» Texto del ejercicio:
┏━━

La
muerte será siempre un acecho que nos empuja o nos paraliza, un terrible
aliciente que no marca direcciones ni entrega ninguna garantía. Una objeción a
todos los planes, a los caprichos y a los grandes ideales. Ahora está todos los
días en una especia de balance que hacemos de la manera más trillada, como si
contáramos simples tránsitos entre dos fronteras corrientes. La vemos en las
tablas de la burocracia y en los informes periodísticos, y su número lejano nos
dice que se acerca, que crece como una inundación inevitable.
Esa
cercanía puede trivializarla, puede convertirla en una carga que a la distancia
estamos dispuestos a soportar con cierta naturalidad. Los asiduos de los
hospitales nos hablan de ella con cierto cinismo. Son unos especialistas y
logran ser descarnados, hacen las proyecciones del drama que viene en las
habitaciones asignadas, entregan la descripción de los candidatos ideales para
esa estadística, las anécdotas sobre sus colegas pusilánimes o consagrados. No
digamos que la invocan, pero sí nos muestran una cara a la que no estamos
acostumbrados. Y nos demuestran que están mejor preparados para la acción que
para la espera.

┗━━

» Contenido del conjunto:
┏━━

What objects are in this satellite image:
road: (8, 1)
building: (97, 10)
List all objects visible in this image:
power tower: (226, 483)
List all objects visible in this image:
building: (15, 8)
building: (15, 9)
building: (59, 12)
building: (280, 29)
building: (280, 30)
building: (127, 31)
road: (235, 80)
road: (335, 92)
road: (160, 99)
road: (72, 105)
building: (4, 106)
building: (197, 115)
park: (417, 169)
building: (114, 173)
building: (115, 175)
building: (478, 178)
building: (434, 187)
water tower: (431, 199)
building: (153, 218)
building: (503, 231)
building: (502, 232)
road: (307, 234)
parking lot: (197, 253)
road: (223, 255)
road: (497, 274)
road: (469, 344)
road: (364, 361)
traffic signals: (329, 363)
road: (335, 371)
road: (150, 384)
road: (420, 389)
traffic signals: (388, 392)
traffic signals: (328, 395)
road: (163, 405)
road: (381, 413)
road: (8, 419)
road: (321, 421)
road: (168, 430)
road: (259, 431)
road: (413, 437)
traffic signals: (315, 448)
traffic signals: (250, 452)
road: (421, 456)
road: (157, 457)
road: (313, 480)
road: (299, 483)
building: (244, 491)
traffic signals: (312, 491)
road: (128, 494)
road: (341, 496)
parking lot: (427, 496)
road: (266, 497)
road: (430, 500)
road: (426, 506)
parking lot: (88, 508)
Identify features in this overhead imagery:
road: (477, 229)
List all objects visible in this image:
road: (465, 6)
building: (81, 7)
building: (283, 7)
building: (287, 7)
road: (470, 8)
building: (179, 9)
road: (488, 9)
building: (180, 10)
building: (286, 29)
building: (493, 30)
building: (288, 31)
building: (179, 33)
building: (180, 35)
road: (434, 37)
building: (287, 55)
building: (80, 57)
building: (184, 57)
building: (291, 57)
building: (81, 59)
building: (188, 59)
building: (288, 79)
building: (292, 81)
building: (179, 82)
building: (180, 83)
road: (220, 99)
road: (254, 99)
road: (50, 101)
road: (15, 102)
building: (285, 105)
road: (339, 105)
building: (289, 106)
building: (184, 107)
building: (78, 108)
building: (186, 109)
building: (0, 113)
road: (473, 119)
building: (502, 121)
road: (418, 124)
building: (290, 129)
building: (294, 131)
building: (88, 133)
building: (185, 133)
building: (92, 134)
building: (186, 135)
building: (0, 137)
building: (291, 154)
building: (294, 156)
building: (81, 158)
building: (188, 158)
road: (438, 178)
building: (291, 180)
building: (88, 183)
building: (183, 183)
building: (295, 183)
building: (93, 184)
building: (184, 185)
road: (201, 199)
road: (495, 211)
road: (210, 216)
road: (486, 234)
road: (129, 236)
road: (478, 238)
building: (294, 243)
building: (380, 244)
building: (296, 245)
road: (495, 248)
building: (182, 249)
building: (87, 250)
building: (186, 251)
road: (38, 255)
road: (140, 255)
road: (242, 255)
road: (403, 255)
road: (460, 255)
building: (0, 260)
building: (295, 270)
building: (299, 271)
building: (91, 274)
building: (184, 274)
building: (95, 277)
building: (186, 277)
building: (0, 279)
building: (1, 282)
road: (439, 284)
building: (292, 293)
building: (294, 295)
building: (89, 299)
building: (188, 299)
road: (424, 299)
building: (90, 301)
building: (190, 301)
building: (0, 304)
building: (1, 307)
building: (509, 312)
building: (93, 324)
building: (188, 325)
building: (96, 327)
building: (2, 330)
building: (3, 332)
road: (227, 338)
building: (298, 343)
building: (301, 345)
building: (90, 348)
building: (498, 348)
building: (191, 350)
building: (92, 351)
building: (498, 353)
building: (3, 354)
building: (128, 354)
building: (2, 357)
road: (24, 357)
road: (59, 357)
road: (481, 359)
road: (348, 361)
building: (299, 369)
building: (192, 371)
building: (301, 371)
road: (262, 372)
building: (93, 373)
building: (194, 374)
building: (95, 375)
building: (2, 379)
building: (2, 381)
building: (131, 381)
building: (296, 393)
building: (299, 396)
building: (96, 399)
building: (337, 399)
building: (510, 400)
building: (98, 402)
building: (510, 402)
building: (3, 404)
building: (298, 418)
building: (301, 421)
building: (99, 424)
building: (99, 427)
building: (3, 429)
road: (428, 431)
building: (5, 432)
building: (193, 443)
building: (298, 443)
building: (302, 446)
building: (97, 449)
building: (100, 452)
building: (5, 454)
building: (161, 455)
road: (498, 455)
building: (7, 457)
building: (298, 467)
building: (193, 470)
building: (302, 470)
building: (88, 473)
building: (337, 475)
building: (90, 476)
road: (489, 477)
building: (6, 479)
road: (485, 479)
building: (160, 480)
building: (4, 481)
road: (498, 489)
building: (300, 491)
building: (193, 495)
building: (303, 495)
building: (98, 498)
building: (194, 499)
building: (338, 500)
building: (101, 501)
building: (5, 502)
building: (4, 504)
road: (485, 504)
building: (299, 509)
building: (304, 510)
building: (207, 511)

┗━━

» Ejercicios:
a) Resume en forma de lista el párrafo del texto sobre la muerte que empieza con "Esa cercanía puede trivializarla". Conserva sus datos principales.
b) Indica si cada afirmación coincide con el texto sobre la muerte y cita las palabras del texto que lo deciden: (i) la muerte entrega alguna garantía; (ii) la vemos en las tablas de la burocracia y en los informes periodísticos; (iii) los asiduos de los hospitales hablan de ella con cierto cinismo.
c) Por favor, continúa el texto sobre la muerte a partir de su última oración.

» Respuestas:
a)
- La cercanía de la muerte puede trivializarla. También puede convertirla en una carga que, a la distancia, estamos dispuestos a soportar con cierta naturalidad.
- Los asiduos de los hospitales hablan de ella con cierto cinismo. Son especialistas y logran ser descarnados.
- Proyectan el drama que viene en las habitaciones asignadas. Describen a los candidatos ideales para esa estadística y cuentan anécdotas sobre colegas pusilánimes o consagrados.
- No la invocan, pero nos muestran una cara a la que no estamos acostumbrados.
- Demuestran estar mejor preparados para la acción que para la espera.

b)
(i) No: "no marca direcciones ni entrega ninguna garantía".
(ii) Sí: "La vemos en las tablas de la burocracia y en los informes periodísticos".
(iii) Sí: "Los asiduos de los hospitales nos hablan de ella con cierto cinismo".

c)
También
los funerarios han mostrado una faceta menos parca. Esa indiferencia bien
disimulada de consideración es hoy más cercana a la suficiencia. Al menos entre
quienes no han recibido una espantosa avalancha. “Aquí estamos con los últimos
datos, con la posibilidad de desmentir los informes oficiales, con las noticias
de última hora”, parecen decir. Convertidos en informantes del más allá. Y tal
vez podrían llevar en el bolsillo de sus chaquetas el fragmento de un poema del
escritor británico Kingsley Amis: “Tengo algo que decir a favor de la muerte: /
no te obliga a dejar la cama, y es una suerte. / A cualquier parte, estés de
pie o largo / llega hasta ti sin cobrar recargo”.
Imposible
no pensar en el libro de un enfermo célebre, Mortalidad, escrito por Christopher Hitchens durante el tratamiento
de un cáncer de esófago que terminó con su vida luego de un año y medio de gira
por hospitales. Hitchens se arrepiente varias veces en esas páginas por tratar,
en algunos momentos, su convalecencia como una lucha. En un principio lo asumió
usando una frase que se atribuye a Nietzsche: “Lo que no me ha matado me ha
hecho más fuerte”. Dejó de creer en esa batalla que solo tenía derrotas,
entonces tomó prestadas las palabras de un colega profesor que padeció un
derrame cerebral y otras dolencias: “Los pacientes yacíamos en tumbas de
colchones”.
Ese
libro sobre la muerte se parece en realidad a un repaso clínico, a una diatriba
contra los tratamientos, las preguntas de los sanos, la condescendencia, la
debilidad, el hipo, el estreñimiento… “La difícil ocupación por sobrevivir” no
deja espacio para mucho más. Esa es tal vez la mayor derrota de ese libro: ser
más un tránsito entre habitaciones y una reseña de la expulsión del país de los
sanos que una profunda meditación sobre el final de la vida. Médicos y abogados
son los grandes protagonistas de ese peregrinaje: “Burocracia, la maldición de
Villa Tumor.”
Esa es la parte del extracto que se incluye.